Fendi's ears are really matted right at the skin (but it's not matted where it is visible) I should have caught it sooner, but I think somehow as she's being groomed, I must have not brushed her ears well enough. Is there anything I can do? At this point I can't think of anything except shaving the matted parts of ears... but boy, she'll be a strange looking Maltese. Is there anything else I can do?


----------



## Elly B. (Oct 27, 2006)

Nick had some pretty bad ear mats and he would look dumb as h*ll if I shaved them there. I just resigned myself to him being mad at me, bathed him good, soaked the mats with detangler, and went at it with a comb. It took a long time because I was being gentle, and he was furious about it, but they DID come out with enough patience.

It took us the better part of 2 hours. He got tired arguing with me and lay quietly for the second hour or so.

I think that's probably your only option other than shaving.


----------



## Joey's Mom2 (Aug 24, 2004)

Thank you so much! Yay!!







There's hope after all!


----------



## Andrea&Luci (Jul 30, 2006)

Wow I know what you mean!!!!
About a month ago I was giving Luci her daily grooming session, and all of a sudden as I was brushing her ears, my brush got caught. So, I started touching it with my fingers, and




























her ENTIRE ear was matted to the skin on both ears!!!!!!!!!!!!!
I was so upset and mad at myself because I somehow missed this in her brushing session, so I sat on the couch with her ALL night and detangled those awful mats. I am so happy they came out!!!
Good Luck!!!!!!!!!!!! and I hope Fendi has more patience than Luci because she was SOO mad at me!!


----------



## Elly B. (Oct 27, 2006)

One other thing: I had decent results with adding more detangler whenever the ears dried out. His ears were kind of slimy and oily with the stuff by the time i was done, we had to wash them again, but I think that was better than pulling.


----------



## wagirl98665 (Jan 5, 2006)

> Fendi's ears are really matted right at the skin (but it's not matted where it is visible) I should have caught it sooner, but I think somehow as she's being groomed, I must have not brushed her ears well enough. Is there anything I can do? At this point I can't think of anything except shaving the matted parts of ears... but boy, she'll be a strange looking Maltese. Is there anything else I can do?[/B]

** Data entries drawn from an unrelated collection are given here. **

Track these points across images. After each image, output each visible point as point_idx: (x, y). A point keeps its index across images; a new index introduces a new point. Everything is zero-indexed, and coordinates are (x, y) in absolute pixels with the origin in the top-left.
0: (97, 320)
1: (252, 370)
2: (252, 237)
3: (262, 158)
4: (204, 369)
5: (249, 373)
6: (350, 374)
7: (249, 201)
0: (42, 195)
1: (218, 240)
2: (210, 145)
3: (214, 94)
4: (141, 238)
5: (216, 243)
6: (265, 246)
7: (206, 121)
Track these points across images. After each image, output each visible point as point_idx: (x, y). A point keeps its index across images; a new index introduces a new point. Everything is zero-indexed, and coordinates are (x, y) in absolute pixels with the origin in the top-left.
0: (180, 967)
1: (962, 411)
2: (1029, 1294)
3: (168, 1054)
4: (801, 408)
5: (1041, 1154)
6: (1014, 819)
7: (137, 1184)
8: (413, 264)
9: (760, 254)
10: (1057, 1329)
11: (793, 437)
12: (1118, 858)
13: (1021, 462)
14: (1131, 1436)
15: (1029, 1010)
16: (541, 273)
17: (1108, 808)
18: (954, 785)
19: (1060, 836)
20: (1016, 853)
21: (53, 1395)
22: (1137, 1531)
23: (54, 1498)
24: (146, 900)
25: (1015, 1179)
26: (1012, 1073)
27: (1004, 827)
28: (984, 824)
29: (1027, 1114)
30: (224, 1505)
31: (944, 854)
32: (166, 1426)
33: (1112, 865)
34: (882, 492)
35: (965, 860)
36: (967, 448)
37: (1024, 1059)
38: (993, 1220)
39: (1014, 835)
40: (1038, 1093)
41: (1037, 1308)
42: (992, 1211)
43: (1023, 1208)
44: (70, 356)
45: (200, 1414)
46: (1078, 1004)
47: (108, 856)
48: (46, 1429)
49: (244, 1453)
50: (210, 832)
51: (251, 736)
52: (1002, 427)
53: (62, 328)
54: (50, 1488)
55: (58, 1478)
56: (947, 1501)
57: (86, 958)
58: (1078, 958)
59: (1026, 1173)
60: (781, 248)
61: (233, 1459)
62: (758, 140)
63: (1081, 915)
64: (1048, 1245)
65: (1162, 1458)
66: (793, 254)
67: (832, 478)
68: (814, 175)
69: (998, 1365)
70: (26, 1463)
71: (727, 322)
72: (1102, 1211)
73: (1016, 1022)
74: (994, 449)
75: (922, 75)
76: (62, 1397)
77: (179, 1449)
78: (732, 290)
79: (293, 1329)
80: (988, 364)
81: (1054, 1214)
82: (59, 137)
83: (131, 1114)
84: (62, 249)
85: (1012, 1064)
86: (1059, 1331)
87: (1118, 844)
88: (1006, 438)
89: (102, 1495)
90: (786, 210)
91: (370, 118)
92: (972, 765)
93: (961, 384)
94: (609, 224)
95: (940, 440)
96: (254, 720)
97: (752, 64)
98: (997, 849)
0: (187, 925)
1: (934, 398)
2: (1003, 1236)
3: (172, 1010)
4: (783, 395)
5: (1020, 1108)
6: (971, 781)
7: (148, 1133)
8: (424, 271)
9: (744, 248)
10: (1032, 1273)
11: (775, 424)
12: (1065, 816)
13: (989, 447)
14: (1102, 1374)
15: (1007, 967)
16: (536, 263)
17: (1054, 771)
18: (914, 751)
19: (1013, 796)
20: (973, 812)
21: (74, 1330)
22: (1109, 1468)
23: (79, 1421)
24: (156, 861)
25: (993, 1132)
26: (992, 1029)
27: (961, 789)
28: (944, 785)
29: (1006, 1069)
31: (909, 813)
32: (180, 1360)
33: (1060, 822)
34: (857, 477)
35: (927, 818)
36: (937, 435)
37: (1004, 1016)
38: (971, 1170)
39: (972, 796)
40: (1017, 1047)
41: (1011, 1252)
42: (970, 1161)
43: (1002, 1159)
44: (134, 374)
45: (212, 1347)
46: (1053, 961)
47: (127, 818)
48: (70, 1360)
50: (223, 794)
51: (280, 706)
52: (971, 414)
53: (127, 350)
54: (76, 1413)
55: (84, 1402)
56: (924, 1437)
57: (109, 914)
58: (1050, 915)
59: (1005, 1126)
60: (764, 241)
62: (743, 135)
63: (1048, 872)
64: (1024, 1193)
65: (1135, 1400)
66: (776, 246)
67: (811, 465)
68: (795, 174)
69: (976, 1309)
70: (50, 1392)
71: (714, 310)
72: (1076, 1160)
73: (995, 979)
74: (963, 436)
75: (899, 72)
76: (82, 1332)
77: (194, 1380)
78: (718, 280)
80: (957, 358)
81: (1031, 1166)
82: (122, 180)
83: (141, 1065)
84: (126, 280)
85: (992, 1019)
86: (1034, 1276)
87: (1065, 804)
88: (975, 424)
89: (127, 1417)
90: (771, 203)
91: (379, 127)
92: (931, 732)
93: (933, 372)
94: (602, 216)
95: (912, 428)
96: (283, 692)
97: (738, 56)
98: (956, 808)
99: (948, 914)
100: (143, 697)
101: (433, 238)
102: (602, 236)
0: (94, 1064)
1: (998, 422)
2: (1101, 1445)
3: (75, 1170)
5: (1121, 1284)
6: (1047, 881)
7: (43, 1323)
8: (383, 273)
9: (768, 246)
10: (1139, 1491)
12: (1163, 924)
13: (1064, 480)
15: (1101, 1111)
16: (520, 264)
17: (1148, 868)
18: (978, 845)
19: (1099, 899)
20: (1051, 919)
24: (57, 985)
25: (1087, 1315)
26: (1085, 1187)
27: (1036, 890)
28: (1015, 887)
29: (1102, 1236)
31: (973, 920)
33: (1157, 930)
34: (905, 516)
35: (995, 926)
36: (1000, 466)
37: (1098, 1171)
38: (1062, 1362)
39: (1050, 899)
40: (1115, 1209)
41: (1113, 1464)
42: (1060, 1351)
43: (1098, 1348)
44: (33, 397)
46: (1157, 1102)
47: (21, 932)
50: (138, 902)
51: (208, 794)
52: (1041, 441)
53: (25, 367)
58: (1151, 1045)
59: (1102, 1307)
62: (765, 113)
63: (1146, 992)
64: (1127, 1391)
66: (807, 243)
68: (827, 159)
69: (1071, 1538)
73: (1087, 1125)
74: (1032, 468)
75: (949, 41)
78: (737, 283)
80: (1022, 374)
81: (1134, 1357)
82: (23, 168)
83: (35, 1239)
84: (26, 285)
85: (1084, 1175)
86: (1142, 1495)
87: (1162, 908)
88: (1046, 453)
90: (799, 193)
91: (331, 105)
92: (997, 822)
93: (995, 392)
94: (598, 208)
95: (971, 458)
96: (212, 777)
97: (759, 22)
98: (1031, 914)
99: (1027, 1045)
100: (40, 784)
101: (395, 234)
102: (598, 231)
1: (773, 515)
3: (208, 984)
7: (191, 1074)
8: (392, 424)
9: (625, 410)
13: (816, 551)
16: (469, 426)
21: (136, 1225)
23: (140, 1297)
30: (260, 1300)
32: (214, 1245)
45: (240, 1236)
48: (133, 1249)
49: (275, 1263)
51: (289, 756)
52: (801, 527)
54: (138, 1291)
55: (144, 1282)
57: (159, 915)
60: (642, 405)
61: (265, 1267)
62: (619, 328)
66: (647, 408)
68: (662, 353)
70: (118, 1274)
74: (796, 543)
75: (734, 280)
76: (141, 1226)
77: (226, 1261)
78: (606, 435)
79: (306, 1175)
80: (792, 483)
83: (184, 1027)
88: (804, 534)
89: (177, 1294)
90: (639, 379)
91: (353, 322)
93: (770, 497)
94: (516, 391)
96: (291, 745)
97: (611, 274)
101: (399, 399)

Maybe clipping really close rather then shaving if you can. Yikes!!







I'm thinking that maybe you could completely soak the matts in conditioner and just pick away at getting them out. Good luck!


----------



## Joey's Mom2 (Aug 24, 2004)

> Wow I know what you mean!!!!
> About a month ago I was giving Luci her daily grooming session, and all of a sudden as I was brushing her ears, my brush got caught. So, I started touching it with my fingers, and
> 
> 
> ...


Yes...that's EXACTLY how I discovered her mats. I was mad at myself too because her coat is growing out so beautifully! It took me a couple hours, but I managed to get her mats out (not without a couple snips here and there, though







). I sure learned my lesson...and I'm never going to forget to brush those ears again!!


----------



## bellaratamaltese (May 24, 2006)

I've had that happen too, they will come out if you work at them. I use The Stuff or Vellus detangler (with silicon) to get the bad ones out but you have to bathe them right after or you'll ahve coat breakage. Altho that may not matter to you, but I was dealing with show coats. I seperate with the end of a rattail comb, which seems to work pretty well. Good luck!!


----------



## patsan (Mar 2, 2006)

A little bit of corn starch is great for working out the mats too.


----------